そして、朱莉の血は特別な力があって、その血を飲む事、契約。そして、飲んだ兄・・・獣にしよう。獣が飲むともう、あおの気持ちは一生起こらない。・・・ってなったら、どうする?あ、その兄の誰かは朱莉のことが好きってことだからな」
沢山の日常で使わない言葉を一気に聞いたので朱莉は少し混乱していたが、春樹の予想を超える程早く答えを聞くことができた。
「うーん・・・そうだね。要するに、その兄の1人は俺の血が欲しいって、事だよね?」
「あぁ」
「なら、あげるよ。それで、その人が助かるなら」
まさかの答えに春樹は何て答えたらいいのか分からなかった。ただ、驚くことしかできなかった。

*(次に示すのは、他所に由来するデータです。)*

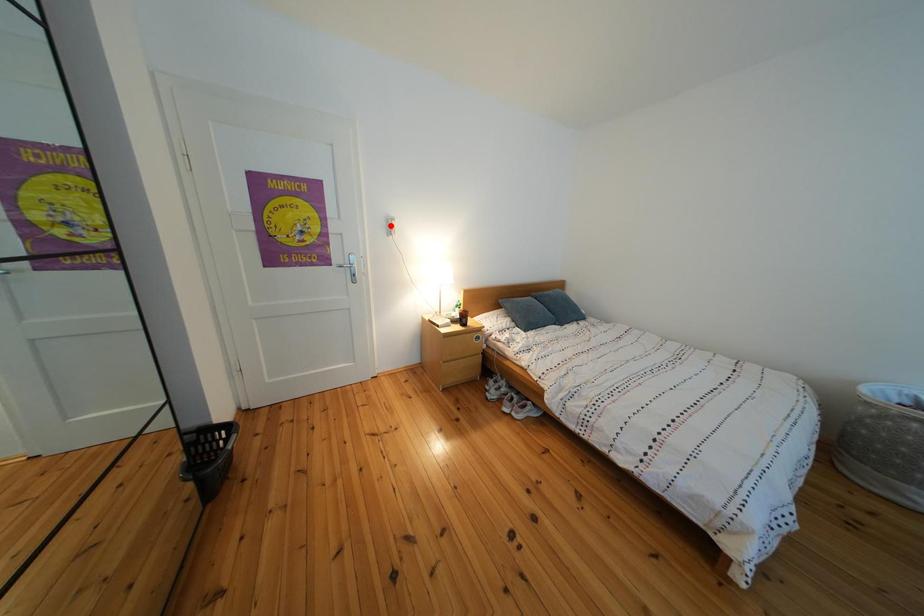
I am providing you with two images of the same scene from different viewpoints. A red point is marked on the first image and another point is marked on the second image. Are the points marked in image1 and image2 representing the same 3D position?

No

―普通の奴は怖いとかそんな理由を言うのに・・・朱莉だけは、あげるって言った。いや・・言ってくれた。
このまま、血を貰ってもいいよな・・・?
『叔父さん方に連絡して拷問になるから』
(!!!!・・・っぶね・・・今の言葉思い出さなかったら、俺は、お前の・・・・)
「返答サンキュ。んじゃ、お休み」
「っえ!?・・・・・・あ、お休み・・」
春樹はソファに座ったまま眠った。
そして、春樹の意識はここで途切れた。